Service timeouts scenarios are highly likely with higher DPI settings, please change the OCR_SERVICE_TESSERACT_TIMEOUT to higher values if you are experiencing response timeouts. Conversion timeouts are also likely, please change the OCR_SERVICE_LIBRE_OFFICE_PROCESS_TIMEOUT in this case.

Below are some sample scenarios you might come across.

Docs with high page count

If your documents are composed of a large number of pages (10+) it is suggested that you limit your self to a lower number of services (depending on the resources available), as an example, for a machine with 64 cores you could could attempt to run 4 service instances, each service having access to at most 8 cores.

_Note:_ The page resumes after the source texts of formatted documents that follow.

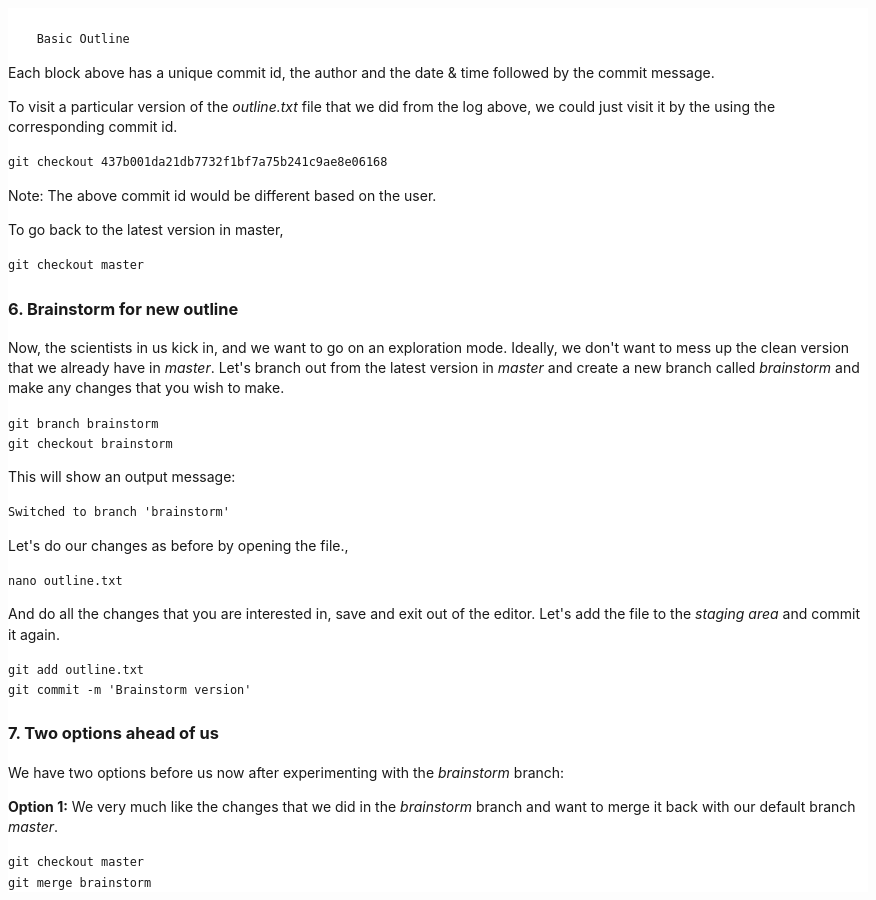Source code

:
 ```

    Basic Outline
```
Each block above has a unique commit id, the author and the date & time followed by the commit message.

To visit a particular version of the <em>outline.txt</em> file that we did from the log above, we could just visit it by the using the corresponding commit id.

```
git checkout 437b001da21db7732f1bf7a75b241c9ae8e06168
```
Note: The above commit id would be different based on the user.  

To go back to the latest version in master, 
```
git checkout master
```

### 6. Brainstorm for new outline

Now, the scientists in us kick in, and we want to go on an exploration mode.  Ideally, we don't want to mess up the clean version that we already have in <em>master</em>.  Let's branch out from the latest version in <em>master</em> and create a new branch called <em>brainstorm</em> and make any changes that you wish to make.   

```javascript
git branch brainstorm
git checkout brainstorm
```
This will show an output message:
```
Switched to branch 'brainstorm'
```

Let's do our changes as before by opening the file., 

```
nano outline.txt
```
And do all the changes that you are interested in, save and exit out of the editor. Let's add the file to the <em>staging area</em> and commit it again. 

```
git add outline.txt
git commit -m 'Brainstorm version'
```

### 7. Two options ahead of us
We have two options before us now after experimenting with the <em>brainstorm</em> branch: 

<b>Option 1:</b> We very much like the changes that we did in the <em>brainstorm</em> branch and want to merge it back with our default branch <em>master</em>.   
```
git checkout master
git merge brainstorm
```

Of course, the performance also depends on what kind of document you are ocr-ing, if it is a large scale image you might not get the same text quality with only the default 200 dpi image rendering enabled, and so you would need to increase you dpi and thus increasing the quality and also the processing time, you may wish to lower the number of services in this case and increase the core count.

Single page docs

This is a reasonable scenarion in which you can benefit from having as many services as possible, and limiting each service to 1 core OCR_SERVICE_CPU_THREADS = OCR_SERVICE_CONVERTER_THREADS = 1 . Spin up as many services as you want, each service will only use one CPU.

Images

Since images do not go through the doc conversion process, you can run one container service with a higher number of web request threads, set OCR_WEB_SERVICE_THREADS to a desired number, it should be no greater than the number of cores on the machine, and set ocr + converter threads to be the equal to OCR_SERVICE_CPU_THREADS = OCR_SERVICE_CONVERTER_THREADS = CPU_COUT / OCR_WEB_SERVICE_THREADS, so for 16 cores and OCR_WEB_SERVICE_THREADS = 16 you would want OCR_SERVICE_CPU_THREADS = OCR_SERVICE_CONVERTER_THREADS = 1 .

Config variables

These are the config variables declared in config.py.

TESSDATA_PREFIX - default "/usr/share/tessdata", this is the path to the Tesseract model, by default the model within the Docker container is Tesseract Fast (https://github.com/tesseract-ocr/tessdata_fast), if you wish to change it for better results please go to https://github.com/tesseract-ocr/tessdata_best , download the zip from the release, extract it and change the path, don't forget to mount that folder on the container if you are using Docker.

OCR_SERVICE_TESSERACT_LANG - default "eng+lat", language we are trying to ocr, only English is tested within the unittest, therefore expect variable results with anything else

OCR_WEB_SERVICE_WORKER_CLASS - default "gthread", "gthread" is best if you use multiple threads per worker, if you are only using 1 worker and 1 thread, max performance is achieved with "sync", note that with "sync" you can only ever have one thread per worker, the       "OCR_WEB_SERVICE_THREADS" will be ignored.

OCR_WEB_SERVICE_THREADS - default 1, this is specifically used by the web service, this can now be set to a value greater than 1 to allow multiple requests to process at the same time, of course, with split CPU resources,see OCR-ing scenarios section above

OCR_SERVICE_LOG_LEVEL - default 40, possible values : 50 - CRITICAL, 40 - ERROR, 30 - WARNING, 20 - INFO, 10 - DEBUG, 0 - NOTSET

OCR_SERVICE_PORT - default 8090

OCR_SERVICE_TESSERACT_TIMEOUT - default 360 seconds, how much should we wait to OCR a document's image (not the doc itself) before timing out and cancelling the request

OCR_SERVICE_TESSERACT_NICE - default -18, this is just for Linux systems, we need a high priority for our service so it gets prioritized, -19 is the highest possible, lowest is 0 -> +∞

OCR_SERVICE_TESSERACT_CUSTOM_CONFIG_FLAGS - extra parameters that you might want to pass to tesseract

OCR_SERVICE_CPU_THREADS - defaults to whatever the core count on the machine is divided by OCR_WEB_SERVICE_THREADS , this variable is used by tesseract, each web thread will get access to a limited amount of CPUS so that resources are spread evenly

OCR_SERVICE_CONVERTER_THREADS - defaults to whatever the core count on the machine is, this variable is used for converting pdf docs to images

OCR_SERVICE_IMAGE_DPI - default 200 DPI, tesseract image DPI rendering resolution, higher values might mean better text quality at the cost of processing speed

OCR_SERVICE_LIBRE_OFFICE_PROCESS_TIMEOUT - default 10 seconds, used for converting docs to pdf.